I get that parents have some sort of instinctive response and that on some level he is probably trying to cover his own ass from blowback, but jesus fucking christ, is the recruiting pool really that limited to find athletic in shape guys who can follow orders and don't mind occasionally torturing brown people?
Chris Kyle, your idea to cure the PTSD of a schizo-marine by taking him out to the gun range was so incredibly dumb and backwards thinking, it was beautiful.

To answer your question, no, no American can resist the "coolness" ego-trip factor of being a Navy SEAL. At this point, they should just disband and rebrand it.
 
Good afternoon I hate anyone associated with the federal government on principle.

Feds come in two flavors: power hungry sociopaths and jaded idealists who are just drawing a paycheck and can't understand how they wasted a life on such a colossally retarded institution.

Fed children are basically inhuman as a result. Either they are also sociopaths who trade off of mommy and daddy's name, or they look down their noses at everyone because mommy and daddy were always bitching about the government at the dinner table

Tl;dr: thanks for shutting down kiwi forums, Obama!
 
I don't know about you guys, but this shit is making me start to question if it's really a good idea that for our nations "elite" special forces warriors, men who are trusted with security clearances and such, we are recruiting the type of chud faced ego driven roid raging dipshits that see the internet calling their daughter out for being awful and think "lol time to glow HARDER"?
I get that parents have some sort of instinctive response and that on some level he is probably trying to cover his own ass from blowback, but jesus fucking christ, is the recruiting pool really that limited to find athletic in shape guys who can follow orders and don't mind occasionally torturing brown people?
I don't think Michael here did the ddos, but yes it is an issue. The SEALs have an especially bad reputation for recruiting narcissistic asshats that make even the other special forces cringe. It got a lot worse post 9/11 when the Navy went all out on hyping the SEALs as the best special force around, and then again in 2011 with the bin Laden assassination. That just pulled in even more massive egos who wanted to have the ultimate cool job and kind of turned the SEALs into a containment center. Other special forces have their problems but are generally more disciplined and require a lot more experience than the SEALs do, so they have less of an issue with these sorts of people. And then there's the Special Operations Group which is the glowiest of the glowies, but they're extremely selective and don't seem to have this problem.
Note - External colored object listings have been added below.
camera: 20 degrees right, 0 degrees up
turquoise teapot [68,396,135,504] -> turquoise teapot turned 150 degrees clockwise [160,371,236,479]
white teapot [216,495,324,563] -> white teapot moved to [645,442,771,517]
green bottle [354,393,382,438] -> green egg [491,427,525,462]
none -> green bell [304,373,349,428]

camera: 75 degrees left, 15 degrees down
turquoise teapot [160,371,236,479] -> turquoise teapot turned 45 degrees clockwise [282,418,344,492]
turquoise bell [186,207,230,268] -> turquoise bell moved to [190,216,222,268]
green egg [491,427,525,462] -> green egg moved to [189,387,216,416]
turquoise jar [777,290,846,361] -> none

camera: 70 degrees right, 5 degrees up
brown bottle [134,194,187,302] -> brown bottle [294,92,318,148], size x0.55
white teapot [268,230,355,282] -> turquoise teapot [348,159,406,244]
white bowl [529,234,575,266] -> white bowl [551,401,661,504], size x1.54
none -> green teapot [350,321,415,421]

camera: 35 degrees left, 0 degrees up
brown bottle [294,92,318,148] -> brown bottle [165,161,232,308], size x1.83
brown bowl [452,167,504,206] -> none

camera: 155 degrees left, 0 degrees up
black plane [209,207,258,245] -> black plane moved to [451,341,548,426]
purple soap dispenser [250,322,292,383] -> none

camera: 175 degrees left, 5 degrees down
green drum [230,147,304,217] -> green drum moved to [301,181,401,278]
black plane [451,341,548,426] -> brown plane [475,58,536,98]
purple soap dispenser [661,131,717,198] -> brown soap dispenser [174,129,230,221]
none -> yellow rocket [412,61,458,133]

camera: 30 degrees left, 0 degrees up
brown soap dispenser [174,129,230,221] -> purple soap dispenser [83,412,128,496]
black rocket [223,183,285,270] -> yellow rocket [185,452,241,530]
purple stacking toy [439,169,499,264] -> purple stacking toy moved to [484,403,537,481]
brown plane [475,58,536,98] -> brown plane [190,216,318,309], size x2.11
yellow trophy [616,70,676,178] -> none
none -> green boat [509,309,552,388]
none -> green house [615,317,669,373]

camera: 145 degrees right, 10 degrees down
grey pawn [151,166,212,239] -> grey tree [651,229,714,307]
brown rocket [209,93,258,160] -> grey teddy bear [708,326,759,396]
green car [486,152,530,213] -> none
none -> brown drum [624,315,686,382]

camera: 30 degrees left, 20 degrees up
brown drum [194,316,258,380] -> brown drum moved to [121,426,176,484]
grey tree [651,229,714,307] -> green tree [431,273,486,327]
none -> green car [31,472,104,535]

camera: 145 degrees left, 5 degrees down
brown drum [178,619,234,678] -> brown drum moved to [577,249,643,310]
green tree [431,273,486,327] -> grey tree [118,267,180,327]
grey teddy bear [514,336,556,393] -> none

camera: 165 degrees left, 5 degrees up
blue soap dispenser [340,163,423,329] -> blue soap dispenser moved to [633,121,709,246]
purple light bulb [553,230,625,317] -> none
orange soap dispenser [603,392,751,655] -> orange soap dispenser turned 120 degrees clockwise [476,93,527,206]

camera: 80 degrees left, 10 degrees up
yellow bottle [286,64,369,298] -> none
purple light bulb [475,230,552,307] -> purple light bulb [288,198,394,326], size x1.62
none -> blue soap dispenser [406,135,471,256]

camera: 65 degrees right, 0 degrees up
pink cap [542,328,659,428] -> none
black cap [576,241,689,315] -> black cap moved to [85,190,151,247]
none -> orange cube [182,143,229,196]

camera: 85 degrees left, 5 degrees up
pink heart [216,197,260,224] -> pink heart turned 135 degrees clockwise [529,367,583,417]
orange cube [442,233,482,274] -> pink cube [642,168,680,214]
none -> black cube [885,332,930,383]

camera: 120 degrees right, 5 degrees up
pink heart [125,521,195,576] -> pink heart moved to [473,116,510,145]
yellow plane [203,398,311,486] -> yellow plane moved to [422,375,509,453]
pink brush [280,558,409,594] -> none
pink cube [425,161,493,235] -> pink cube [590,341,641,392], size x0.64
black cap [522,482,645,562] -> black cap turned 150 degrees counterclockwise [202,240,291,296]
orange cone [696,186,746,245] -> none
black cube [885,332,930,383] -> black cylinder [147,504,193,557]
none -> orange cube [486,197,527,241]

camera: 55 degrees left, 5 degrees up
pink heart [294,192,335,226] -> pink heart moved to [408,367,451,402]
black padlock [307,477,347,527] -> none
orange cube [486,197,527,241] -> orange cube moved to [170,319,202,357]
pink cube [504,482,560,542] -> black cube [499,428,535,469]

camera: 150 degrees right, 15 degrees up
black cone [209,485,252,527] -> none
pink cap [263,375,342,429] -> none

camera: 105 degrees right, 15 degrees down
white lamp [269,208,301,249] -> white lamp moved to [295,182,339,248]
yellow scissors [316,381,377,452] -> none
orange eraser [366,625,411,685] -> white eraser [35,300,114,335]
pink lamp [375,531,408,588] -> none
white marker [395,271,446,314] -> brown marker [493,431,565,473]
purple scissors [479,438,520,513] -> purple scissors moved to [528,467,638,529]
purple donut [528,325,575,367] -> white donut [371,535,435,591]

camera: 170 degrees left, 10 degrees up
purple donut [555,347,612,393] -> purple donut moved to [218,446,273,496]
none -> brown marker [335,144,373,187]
Considering that most special operations these days is training brown people to kill other brown people instead of killing them directly, the SEALs recruiting strategy has really backfired on them.
 
Hey, remember that time in 2011 where they killed Osama Bin Laden, and forgot the measuring tape to confirm the height? Nice.

Okay, okay I'm joking. SEAL team members are dangerous. Especially dangerous when there's an unarmed teenage combatant and there's a nice photoshoot oportunity. Gotta show those operator beards and roided arms.
theres plenty of rhose kinds of photos, theyre all hardcopies in boxes or albums somewhere.
 
Bella is like the exact opposite of her parents to such a insane degree. How does someone like Michael, with so much discipline under his belt, end up with such a dysfunctional daughter? Was he and his wife simply too busy with their careers to actually raise her?
That's what I'm assuming, she's like a lot of the sociopathic tumblr and ig girls with rich parents who just let them do whatever they want.